Under the terms of previous IMF agreements, the Kiev regime has already slashed subsidies for natural gas and home heating. The price paid by a regular household for natural gas and home heating was raised to 56 percent and 40 percent, respectively, of the import price in 2014. Under the new budget adopted in December, the remaining price controls and subsidies would be eliminated, increasing consumer gas prices three to five times current prices.
The new loan agreement replaces the two-year Stand-By Arrangement of $17 billion agreed to last year at the end of April. Of this previous loan, $4.6 billion will be extended, bringing the total outstanding IMF loans to Ukraine to $22 billion.

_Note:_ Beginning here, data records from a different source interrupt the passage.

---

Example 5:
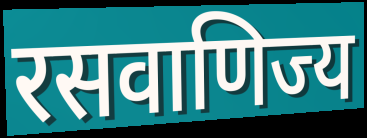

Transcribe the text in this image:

रसवाणिज्य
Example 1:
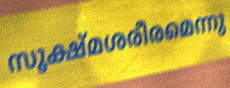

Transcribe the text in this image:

സൂക്ഷ്മശരീരമെന്നു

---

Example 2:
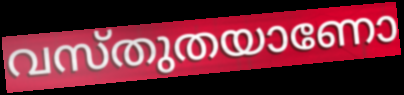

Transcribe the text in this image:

വസ്തുതയാണോ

In addition to the IMF agreement, the European Union pledged $2 billion in loans late last month and the United States government has also pledged $2 billion. Further negotiations with Ukraine’s sovereign debt holders to reduce borrowing costs along with other forms of assistance will bring total effective financial aid to $40 billion over the next four years.

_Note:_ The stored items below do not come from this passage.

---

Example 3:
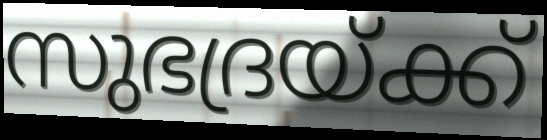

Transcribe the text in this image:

സുഭദ്രയ്ക്ക്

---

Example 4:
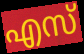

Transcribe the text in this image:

എസ്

The Kiev regime is preparing to impose martial law in order to suppress any social opposition that may emerge to its program of austerity and militarization.
A bill was submitted in the parliament this week that would make “public denial or justification of the Russian military aggression against Ukraine in 2014-2015”a felony with a possible punishment ranging from a heavy fine to five years in prison. This bill, if approved, would criminalize any opposition to or criticism of the government’s operations against the pro-Russian separatists.
In western Ukraine the government is experiencing widespread resistance to the military draft implemented in January. Anti-conscription protests have taken place in Kiev and elsewhere in the country, while draft-age Ukrainian men are reportedly avoiding the draft by fleeing across the western border into Romania.
“I do not want to fight, everyone is trying not to fight. Nobody wants to die for corrupted politicians in this regime or for this wretched Donetsk,” a 50-year-old painter, who wished to remain anonymous, told ABC News.
It is estimated that only 6 percent of conscripts have voluntarily shown up to military service in the latest round of call-ups. Ruslan Kotsaba, a western Ukrainian journalist, was detained last week after calling for a boycott of the draft and faces 15 years in prison on charges of high treason.